UPDATE: I was still curious about how the simulation would run if we approached the total number of ways to arrange the books — that is, somewhere around 479 million trials. So I uploaded my program to our group’s computing clusters, and parallelized the run over 5 processors, each running 100 million trials. The results? Out of 500 million trials, 108084 of them were ordered.
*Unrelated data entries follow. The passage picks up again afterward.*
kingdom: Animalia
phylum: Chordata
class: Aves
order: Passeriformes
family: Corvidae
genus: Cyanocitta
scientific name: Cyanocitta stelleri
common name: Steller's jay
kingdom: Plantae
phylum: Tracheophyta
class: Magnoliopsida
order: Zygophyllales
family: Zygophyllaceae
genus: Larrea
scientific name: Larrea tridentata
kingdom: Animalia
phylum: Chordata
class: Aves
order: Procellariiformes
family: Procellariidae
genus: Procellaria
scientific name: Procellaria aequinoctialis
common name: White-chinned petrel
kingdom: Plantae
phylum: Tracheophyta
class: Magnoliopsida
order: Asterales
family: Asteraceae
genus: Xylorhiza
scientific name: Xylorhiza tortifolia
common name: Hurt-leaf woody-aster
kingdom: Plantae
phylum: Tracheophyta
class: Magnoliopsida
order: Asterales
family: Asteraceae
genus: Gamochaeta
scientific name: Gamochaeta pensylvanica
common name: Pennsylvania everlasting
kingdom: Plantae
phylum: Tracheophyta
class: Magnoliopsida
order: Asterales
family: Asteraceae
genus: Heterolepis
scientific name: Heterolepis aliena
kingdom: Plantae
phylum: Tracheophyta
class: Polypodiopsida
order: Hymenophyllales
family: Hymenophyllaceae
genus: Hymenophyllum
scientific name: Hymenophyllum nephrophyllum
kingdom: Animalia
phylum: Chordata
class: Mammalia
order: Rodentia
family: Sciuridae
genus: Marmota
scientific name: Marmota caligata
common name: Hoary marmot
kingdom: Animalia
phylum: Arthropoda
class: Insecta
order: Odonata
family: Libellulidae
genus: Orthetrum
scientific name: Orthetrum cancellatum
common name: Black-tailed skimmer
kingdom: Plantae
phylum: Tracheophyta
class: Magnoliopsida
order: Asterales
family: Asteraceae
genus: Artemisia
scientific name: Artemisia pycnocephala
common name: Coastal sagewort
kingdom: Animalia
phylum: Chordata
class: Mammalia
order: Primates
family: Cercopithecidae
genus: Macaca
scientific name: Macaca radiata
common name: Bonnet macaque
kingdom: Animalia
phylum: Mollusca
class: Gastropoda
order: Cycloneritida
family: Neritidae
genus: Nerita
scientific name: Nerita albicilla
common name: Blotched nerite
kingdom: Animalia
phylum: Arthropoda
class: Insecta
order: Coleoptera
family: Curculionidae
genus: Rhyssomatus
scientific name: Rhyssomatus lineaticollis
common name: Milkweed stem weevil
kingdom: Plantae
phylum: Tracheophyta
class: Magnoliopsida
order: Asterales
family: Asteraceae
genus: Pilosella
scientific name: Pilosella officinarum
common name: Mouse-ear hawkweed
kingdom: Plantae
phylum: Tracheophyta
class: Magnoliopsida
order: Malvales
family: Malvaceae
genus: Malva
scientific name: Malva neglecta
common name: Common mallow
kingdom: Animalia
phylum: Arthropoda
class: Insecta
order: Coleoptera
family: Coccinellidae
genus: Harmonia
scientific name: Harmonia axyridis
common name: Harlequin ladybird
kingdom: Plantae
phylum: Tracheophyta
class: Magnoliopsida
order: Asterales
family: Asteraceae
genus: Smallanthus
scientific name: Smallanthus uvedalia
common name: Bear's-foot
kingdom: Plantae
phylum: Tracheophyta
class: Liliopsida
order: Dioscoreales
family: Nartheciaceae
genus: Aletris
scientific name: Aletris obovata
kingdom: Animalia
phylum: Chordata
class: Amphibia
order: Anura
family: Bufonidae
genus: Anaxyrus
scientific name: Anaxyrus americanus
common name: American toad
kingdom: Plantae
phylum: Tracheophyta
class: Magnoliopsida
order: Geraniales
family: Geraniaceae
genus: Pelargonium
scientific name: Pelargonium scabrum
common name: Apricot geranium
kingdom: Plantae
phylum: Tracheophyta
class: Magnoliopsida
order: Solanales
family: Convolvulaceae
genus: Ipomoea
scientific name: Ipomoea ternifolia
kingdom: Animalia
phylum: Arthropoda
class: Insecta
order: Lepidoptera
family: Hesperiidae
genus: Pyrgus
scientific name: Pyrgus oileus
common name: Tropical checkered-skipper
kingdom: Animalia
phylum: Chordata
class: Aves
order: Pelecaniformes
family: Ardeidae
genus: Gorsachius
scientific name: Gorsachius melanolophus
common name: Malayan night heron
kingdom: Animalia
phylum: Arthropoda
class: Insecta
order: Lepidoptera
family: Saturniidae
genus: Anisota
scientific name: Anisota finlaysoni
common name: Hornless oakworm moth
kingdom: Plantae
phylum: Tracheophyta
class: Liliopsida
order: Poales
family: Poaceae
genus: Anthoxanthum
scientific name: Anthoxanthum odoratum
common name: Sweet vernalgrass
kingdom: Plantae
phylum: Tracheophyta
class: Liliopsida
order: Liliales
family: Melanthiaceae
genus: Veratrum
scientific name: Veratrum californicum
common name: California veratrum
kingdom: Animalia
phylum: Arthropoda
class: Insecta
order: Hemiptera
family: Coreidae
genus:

This gives us a probability of 0.021617%, which is accurate to +/- 0.0001%! Not bad at all. In case you were curious, each 100 million trials took about 45 minutes. Glad I ran them on separate nodes — otherwise I’d be waiting almost 4 hours! (Which admittedly is not very long in scientific computing…but considering the problem we are dealing with, even 45 minutes is excessive).